[[ Entries provided open ]]

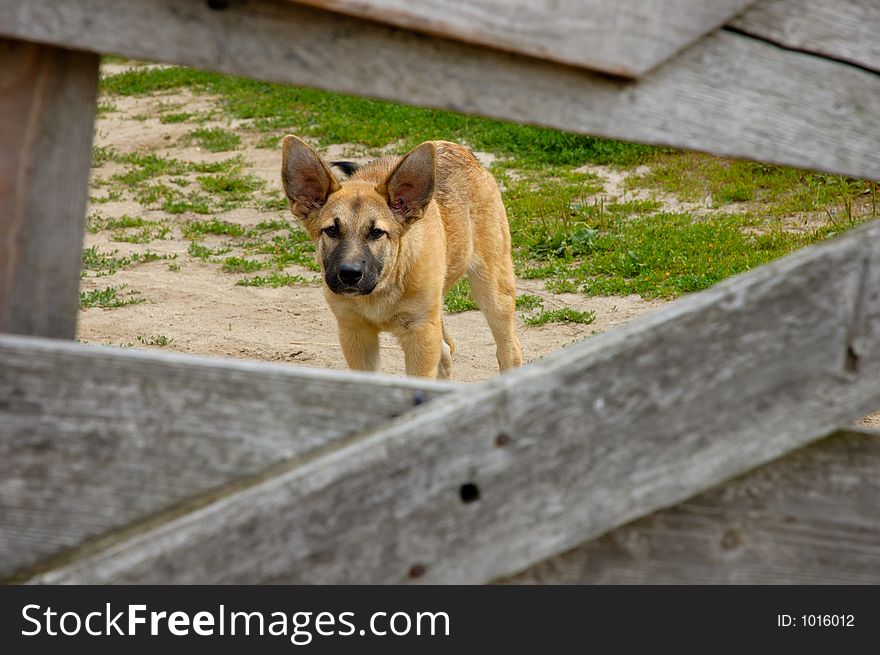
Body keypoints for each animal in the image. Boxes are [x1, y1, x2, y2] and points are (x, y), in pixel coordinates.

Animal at [282, 136, 520, 380]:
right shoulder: (355, 332)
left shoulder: (420, 335)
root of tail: (458, 148)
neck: (384, 285)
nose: (349, 274)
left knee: (509, 350)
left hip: (493, 290)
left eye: (376, 232)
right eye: (331, 230)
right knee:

[[ Entries provided closed ]]

Brief => Show all lines above holding "left".

Result of the task =>
left shoulder: (420, 335)
left knee: (509, 350)
left hip: (493, 290)
left eye: (376, 232)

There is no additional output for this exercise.